» **What is being asked**: Please repeat the lines below, exactly and only, from the one that holds "photomicrograph of human" through the one that holds "magnification brightfield microscopy".

» **Supplied data**:
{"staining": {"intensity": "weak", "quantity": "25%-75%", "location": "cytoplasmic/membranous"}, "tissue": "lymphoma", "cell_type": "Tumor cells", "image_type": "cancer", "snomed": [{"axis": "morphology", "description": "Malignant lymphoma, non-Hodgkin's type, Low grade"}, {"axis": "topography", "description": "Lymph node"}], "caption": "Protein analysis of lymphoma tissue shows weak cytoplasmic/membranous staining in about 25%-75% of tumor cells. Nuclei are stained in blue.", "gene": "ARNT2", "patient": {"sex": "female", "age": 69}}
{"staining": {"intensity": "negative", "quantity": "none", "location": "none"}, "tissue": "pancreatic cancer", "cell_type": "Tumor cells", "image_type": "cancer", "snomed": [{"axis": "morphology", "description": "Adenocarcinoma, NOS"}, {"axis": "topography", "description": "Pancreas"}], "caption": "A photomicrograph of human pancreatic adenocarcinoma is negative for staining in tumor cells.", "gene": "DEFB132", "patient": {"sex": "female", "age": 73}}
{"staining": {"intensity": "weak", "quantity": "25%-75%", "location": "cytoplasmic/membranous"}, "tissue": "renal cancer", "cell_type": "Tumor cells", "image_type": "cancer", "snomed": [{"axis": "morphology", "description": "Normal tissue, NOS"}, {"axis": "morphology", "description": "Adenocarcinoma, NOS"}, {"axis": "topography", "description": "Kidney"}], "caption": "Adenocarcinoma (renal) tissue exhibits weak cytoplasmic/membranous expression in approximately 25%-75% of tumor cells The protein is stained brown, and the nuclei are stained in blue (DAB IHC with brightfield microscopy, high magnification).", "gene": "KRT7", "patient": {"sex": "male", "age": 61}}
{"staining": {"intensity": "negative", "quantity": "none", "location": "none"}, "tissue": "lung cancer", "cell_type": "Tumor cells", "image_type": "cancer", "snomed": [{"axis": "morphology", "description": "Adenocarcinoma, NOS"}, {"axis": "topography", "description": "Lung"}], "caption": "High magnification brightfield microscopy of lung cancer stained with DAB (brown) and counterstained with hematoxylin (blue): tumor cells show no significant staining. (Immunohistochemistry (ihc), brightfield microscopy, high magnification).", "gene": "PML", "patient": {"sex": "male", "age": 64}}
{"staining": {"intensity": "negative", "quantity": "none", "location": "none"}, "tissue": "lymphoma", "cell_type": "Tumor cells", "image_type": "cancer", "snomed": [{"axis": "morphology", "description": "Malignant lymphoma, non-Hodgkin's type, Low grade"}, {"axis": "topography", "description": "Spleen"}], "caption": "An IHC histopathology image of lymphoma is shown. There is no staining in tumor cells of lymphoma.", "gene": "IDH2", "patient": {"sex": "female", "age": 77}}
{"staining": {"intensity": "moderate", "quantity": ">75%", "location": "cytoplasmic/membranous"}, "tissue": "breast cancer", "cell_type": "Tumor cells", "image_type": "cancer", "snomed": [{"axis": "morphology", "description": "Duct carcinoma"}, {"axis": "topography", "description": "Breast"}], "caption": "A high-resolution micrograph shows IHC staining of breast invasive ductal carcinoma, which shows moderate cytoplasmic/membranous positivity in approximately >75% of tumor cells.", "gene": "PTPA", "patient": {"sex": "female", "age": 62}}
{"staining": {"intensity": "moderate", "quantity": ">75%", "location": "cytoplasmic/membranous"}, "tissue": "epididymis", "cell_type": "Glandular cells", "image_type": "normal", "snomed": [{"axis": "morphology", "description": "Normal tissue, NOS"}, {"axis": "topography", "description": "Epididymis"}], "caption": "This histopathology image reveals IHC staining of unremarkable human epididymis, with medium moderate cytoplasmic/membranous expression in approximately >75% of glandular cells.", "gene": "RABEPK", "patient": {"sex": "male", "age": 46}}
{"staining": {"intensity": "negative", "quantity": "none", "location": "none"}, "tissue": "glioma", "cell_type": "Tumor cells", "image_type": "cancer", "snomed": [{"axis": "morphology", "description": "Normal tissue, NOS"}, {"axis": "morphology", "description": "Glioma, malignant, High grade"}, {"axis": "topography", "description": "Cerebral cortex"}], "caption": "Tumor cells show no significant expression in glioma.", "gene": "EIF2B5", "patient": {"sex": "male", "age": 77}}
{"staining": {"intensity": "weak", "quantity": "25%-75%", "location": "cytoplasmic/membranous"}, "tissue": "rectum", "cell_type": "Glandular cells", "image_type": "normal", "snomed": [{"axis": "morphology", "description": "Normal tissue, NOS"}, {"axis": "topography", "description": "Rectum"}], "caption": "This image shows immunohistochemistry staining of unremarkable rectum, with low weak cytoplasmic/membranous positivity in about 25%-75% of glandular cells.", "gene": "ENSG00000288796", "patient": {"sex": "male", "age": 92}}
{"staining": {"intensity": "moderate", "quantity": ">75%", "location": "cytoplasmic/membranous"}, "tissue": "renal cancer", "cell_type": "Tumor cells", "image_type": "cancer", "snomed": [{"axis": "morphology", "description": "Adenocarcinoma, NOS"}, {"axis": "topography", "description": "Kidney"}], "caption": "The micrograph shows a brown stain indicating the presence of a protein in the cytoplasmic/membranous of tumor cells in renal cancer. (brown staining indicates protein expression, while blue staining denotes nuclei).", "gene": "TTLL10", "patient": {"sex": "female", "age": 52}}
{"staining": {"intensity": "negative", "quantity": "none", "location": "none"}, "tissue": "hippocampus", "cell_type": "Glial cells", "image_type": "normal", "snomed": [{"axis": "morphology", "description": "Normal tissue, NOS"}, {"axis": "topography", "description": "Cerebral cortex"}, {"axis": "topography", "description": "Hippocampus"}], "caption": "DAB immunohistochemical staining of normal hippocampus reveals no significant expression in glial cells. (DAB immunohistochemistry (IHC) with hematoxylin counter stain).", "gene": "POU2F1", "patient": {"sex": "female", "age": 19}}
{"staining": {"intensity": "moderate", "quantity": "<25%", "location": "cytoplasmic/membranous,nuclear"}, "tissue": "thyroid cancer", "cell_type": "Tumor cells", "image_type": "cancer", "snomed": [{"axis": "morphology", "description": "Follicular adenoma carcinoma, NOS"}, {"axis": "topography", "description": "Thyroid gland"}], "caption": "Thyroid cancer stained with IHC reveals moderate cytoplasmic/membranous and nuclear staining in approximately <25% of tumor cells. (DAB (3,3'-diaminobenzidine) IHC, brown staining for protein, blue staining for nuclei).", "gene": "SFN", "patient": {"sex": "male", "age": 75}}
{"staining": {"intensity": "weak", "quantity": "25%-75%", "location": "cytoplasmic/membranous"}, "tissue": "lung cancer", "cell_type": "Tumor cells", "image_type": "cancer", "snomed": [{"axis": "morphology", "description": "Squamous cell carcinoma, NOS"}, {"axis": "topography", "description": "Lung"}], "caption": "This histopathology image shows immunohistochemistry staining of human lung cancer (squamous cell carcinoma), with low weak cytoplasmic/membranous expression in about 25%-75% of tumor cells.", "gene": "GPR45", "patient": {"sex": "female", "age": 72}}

» **Result of this task**:
{"staining": {"intensity": "negative", "quantity": "none", "location": "none"}, "tissue": "pancreatic cancer", "cell_type": "Tumor cells", "image_type": "cancer", "snomed": [{"axis": "morphology", "description": "Adenocarcinoma, NOS"}, {"axis": "topography", "description": "Pancreas"}], "caption": "A photomicrograph of human pancreatic adenocarcinoma is negative for staining in tumor cells.", "gene": "DEFB132", "patient": {"sex": "female", "age": 73}}
{"staining": {"intensity": "weak", "quantity": "25%-75%", "location": "cytoplasmic/membranous"}, "tissue": "renal cancer", "cell_type": "Tumor cells", "image_type": "cancer", "snomed": [{"axis": "morphology", "description": "Normal tissue, NOS"}, {"axis": "morphology", "description": "Adenocarcinoma, NOS"}, {"axis": "topography", "description": "Kidney"}], "caption": "Adenocarcinoma (renal) tissue exhibits weak cytoplasmic/membranous expression in approximately 25%-75% of tumor cells The protein is stained brown, and the nuclei are stained in blue (DAB IHC with brightfield microscopy, high magnification).", "gene": "KRT7", "patient": {"sex": "male", "age": 61}}
{"staining": {"intensity": "negative", "quantity": "none", "location": "none"}, "tissue": "lung cancer", "cell_type": "Tumor cells", "image_type": "cancer", "snomed": [{"axis": "morphology", "description": "Adenocarcinoma, NOS"}, {"axis": "topography", "description": "Lung"}], "caption": "High magnification brightfield microscopy of lung cancer stained with DAB (brown) and counterstained with hematoxylin (blue): tumor cells show no significant staining. (Immunohistochemistry (ihc), brightfield microscopy, high magnification).", "gene": "PML", "patient": {"sex": "male", "age": 64}}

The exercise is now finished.